Arresting and targeting of activists aims at ending the work of civil society in Egypt
Arab organisation for Human Rights in the UK (AOHR UK) stated that the continued detention of three Egyptian Initiative for Personal Rights (EIPR) members in Egypt, including the executive director is a clear challenge to the international community. The arrest came after members of the EIPR had a meeting in Cairo earlier this month with high-ranking Western diplomats to discuss Egypt’s human rights issues.
The Egyptian Foreign Ministry’s statements came in response to a wave of extreme criticism by many European countries. The Ministry considered claims to release them as “attempts to influence the progress of investigations with the defendants”.
AOHR UK considered these statements to be simply absurd and an attempt to promote a false image about the independence of the Egyptian judicial system.
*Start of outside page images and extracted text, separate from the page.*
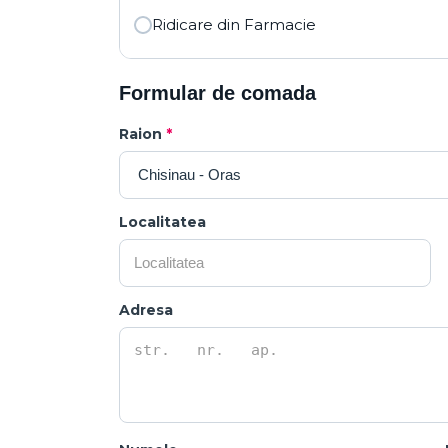
Ridicare din Farmacie
Formular de comada
Raion
*
Localitatea
Adresa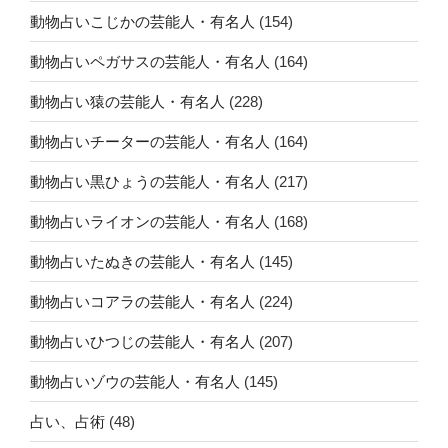
動物占いこじかの芸能人・有名人
(154)
動物占いペガサスの芸能人・有名人
(164)
動物占い猿の芸能人・有名人
(228)
動物占いチーターの芸能人・有名人
(164)
動物占い黒ひょうの芸能人・有名人
(217)
動物占いライオンの芸能人・有名人
(168)
動物占いたぬきの芸能人・有名人
(145)
動物占いコアラの芸能人・有名人
(224)
動物占いひつじの芸能人・有名人
(207)
動物占いゾウの芸能人・有名人
(145)
占い、占術
(48)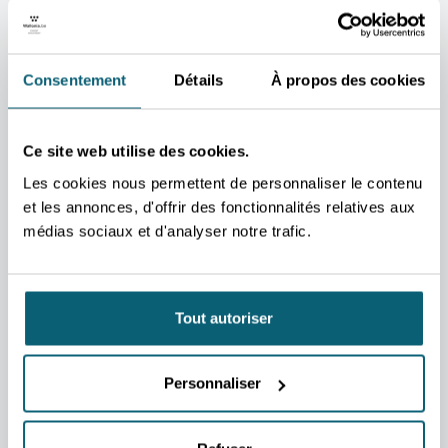
votre disposition pour
vous accompagner dans
vos projets et répondre à
Consentement
Détails
À propos des cookies
vos questions.
CONTACT
CONTA
Ce site web utilise des cookies.
Matteo
Rom
Mollica
Dro
Les cookies nous permettent de personnaliser le contenu
et les annonces, d'offrir des fonctionnalités relatives aux
Conseiller
Area 
économique et
Bru
médias sociaux et d'analyser notre trafic.
commercial
Mexico
CO
CONTACTEZ-MOI
Tout autoriser
ADRESSE
Ambassade de Belgique
41, avenida Alfredo Musset
(Polanco)
Personnaliser
11550 Mexico D.F. Mexique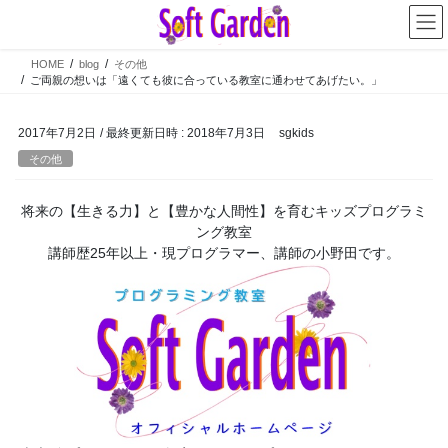
コ
ナ
ン
ビ
テ
ゲ
HOME
blog
その他
ン
ー
ご両親の想いは「遠くても彼に合っている教室に通わせてあげたい。」
ツ
シ
へ
ョ
2017年7月2日
/ 最終更新日時 :
2018年7月3日
sgkids
ス
ン
キ
に
その他
ッ
移
プ
動
将来の【生きる力】と【豊かな人間性】を育むキッズプログラミ
ング教室
講師歴25年以上・現プログラマー、講師の小野田です。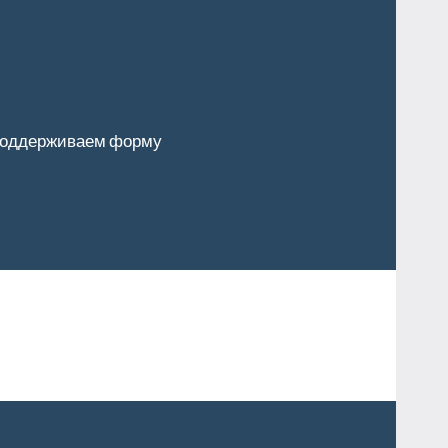
оддерживаем форму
On Thursday, November 19 2020, Egyptian Security Forces arrested, Jasir Abdel Razek, executive director of the initiative, at his his home in Cairo, and arrested Karim Ennarah, head of the criminal justice department of EIPR the day before from Southern Sinai and took him to an unknown destination. It also arrested the administrative director of EIPR Mohamed Bashir in Cairo on the November 15, 2020. The State Security Prosecutor’s Office charged the three detainees with terrorism and ordered their detention for 15 days pending investigation.
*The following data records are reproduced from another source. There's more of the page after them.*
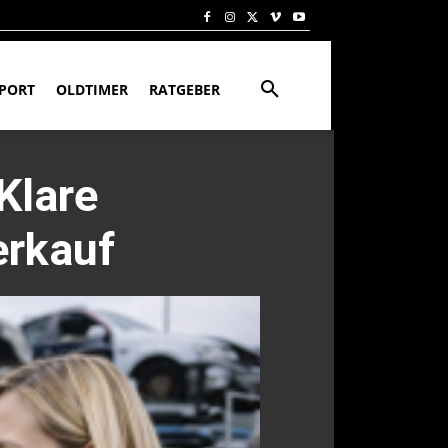
PORT
OLDTIMER
RATGEBER
Klare
erkauf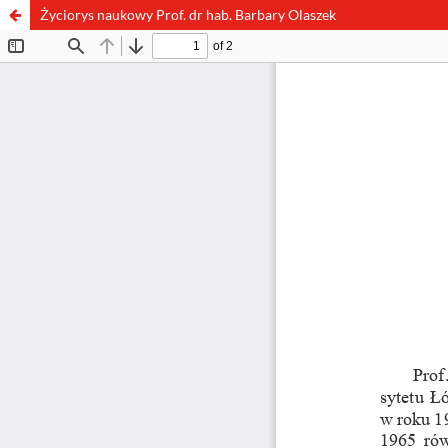
Życiorys naukowy Prof. dr hab. Barbary Olaszek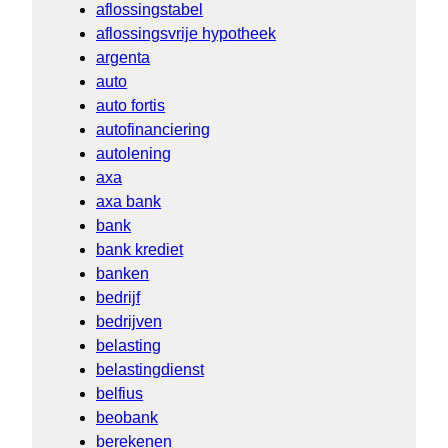
aflossingstabel
aflossingsvrije hypotheek
argenta
auto
auto fortis
autofinanciering
autolening
axa
axa bank
bank
bank krediet
banken
bedrijf
bedrijven
belasting
belastingdienst
belfius
beobank
berekenen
The Egyptian authorities systematically uses repressive practices, through an arbitrary system aimed at silencing human rights defenders and activists. It targets them via a fully disabled, politicised and flawed judicial system to completely end the civil society work in Egypt, added AOHR UK.
AOHR UK calls on the international community to press the Egyptian regime to stop its repressive policies against civil society and human rights organisations, release EIPR members and all those arbitrarily detained for having dissenting views.